The observed performances of carbon nanotube field-effect transistors are examined using first-principles quantum transport calculations. We focus on the nature and role of the electrical contact of Au and Pd electrodes to open-ended semiconducting nanotubes, allowing the chemical contact at the surface to fully develop through large-scale relaxation of the contacting atomic configuration. As expected from their respective work functions, the Schottky barrier heights for Au and Pd turn out to be fairly similar for realistic contact models. We present, however, direct numerical evidence of Pd contacts exhibiting perfect transparency for hole injection as opposed to that of Au contacts. These findings support experimental data reported to date.

Figure 1

(Color online) Transmission for an (8,0) CNT composed of six unit cells contacted to (a) Au and (b) Pd, as shown in the inset.

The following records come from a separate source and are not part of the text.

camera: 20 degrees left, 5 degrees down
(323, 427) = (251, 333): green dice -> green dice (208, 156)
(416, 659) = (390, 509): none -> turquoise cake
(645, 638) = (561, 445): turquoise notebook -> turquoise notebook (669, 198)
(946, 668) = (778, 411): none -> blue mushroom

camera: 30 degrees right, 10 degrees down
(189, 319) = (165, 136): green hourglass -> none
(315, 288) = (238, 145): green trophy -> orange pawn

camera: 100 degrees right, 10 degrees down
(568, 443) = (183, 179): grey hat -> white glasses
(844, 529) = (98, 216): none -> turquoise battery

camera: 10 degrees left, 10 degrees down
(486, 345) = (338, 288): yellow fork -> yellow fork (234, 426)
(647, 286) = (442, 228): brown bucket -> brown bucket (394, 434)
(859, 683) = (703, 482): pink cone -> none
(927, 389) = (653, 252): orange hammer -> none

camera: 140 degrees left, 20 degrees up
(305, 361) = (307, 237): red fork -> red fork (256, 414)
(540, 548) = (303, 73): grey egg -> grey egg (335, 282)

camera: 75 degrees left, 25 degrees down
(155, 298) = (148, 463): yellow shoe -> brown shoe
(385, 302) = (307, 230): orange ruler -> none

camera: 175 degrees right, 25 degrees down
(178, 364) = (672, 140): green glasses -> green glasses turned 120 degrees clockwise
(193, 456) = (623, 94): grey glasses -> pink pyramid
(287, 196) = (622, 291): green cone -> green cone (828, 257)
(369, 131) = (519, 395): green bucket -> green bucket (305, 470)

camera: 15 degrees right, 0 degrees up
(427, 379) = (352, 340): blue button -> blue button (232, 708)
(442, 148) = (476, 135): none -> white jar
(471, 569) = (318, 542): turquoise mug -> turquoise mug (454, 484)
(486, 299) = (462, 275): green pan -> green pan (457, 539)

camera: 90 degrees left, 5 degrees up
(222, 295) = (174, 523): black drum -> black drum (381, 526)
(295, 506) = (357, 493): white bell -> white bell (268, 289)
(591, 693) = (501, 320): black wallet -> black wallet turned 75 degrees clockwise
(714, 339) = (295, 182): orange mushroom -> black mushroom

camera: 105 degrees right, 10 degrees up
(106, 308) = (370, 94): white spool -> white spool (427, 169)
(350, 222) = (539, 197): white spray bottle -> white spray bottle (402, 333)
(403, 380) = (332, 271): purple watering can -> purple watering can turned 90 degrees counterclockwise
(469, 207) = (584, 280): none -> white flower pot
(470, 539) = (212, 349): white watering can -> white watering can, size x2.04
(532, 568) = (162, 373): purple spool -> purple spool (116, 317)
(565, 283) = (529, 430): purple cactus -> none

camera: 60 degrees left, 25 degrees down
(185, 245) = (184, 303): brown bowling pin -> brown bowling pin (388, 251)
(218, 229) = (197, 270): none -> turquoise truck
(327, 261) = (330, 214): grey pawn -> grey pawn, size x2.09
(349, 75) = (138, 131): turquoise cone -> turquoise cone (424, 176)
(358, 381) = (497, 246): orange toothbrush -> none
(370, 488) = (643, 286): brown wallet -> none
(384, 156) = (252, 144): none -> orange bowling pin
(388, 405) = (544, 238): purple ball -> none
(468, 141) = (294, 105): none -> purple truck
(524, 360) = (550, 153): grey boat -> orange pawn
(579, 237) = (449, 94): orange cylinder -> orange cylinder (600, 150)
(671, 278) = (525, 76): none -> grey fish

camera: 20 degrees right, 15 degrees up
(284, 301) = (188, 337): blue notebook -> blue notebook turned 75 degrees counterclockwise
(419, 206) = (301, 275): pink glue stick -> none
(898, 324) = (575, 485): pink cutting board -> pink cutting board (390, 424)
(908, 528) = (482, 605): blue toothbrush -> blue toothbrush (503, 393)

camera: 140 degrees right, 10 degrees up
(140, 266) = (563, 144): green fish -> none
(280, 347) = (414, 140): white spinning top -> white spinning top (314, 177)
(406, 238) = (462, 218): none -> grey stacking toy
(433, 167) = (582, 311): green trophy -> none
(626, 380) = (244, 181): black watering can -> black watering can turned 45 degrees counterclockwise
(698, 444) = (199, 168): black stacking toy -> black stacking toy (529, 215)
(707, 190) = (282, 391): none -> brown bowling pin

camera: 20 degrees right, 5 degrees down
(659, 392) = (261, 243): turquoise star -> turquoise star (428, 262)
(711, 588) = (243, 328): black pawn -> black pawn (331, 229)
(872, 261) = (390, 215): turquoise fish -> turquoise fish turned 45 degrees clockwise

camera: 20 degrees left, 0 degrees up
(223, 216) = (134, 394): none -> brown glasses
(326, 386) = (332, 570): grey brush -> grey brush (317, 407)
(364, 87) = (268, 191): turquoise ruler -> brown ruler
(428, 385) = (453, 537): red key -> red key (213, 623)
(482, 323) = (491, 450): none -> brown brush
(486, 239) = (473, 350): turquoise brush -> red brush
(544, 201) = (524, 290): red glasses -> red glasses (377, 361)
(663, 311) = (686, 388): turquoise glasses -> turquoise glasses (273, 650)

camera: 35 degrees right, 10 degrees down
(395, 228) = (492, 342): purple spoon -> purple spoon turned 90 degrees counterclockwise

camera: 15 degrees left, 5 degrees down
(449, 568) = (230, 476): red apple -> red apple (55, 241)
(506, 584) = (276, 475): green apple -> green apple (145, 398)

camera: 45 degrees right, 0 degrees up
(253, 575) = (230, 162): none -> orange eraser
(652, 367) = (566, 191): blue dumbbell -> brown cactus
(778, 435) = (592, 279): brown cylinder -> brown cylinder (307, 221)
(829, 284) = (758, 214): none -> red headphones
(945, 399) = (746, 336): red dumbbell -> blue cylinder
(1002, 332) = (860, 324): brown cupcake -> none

Panels (c) and (d) show the same but for a nine unit-cell CNT.

Figure 2

Density of states projected on succesive carbon rings starting from the interface for the (c) (upper panel) and (d) (lower panel) cases shown in Fig. 1. Similar features are obtained for (a) and (b).

Figure 3

(Color online) Transmission for six [(a) and (b)] and nine [(c) and (d)] unit-cell (8,0) CNTs contacted to Au [(a) and (c)] and Pd [(b) and (d)] electrodes as shown in the inset. The nanotube ends are embedded in the metal one atom layer deep.

Figure 4

(Color online) Atomic cross section of the metal-CNT interface for (a) Au and (b) Pd electrodes. Contour density plot at the interface for (c) Au and (d) Pd.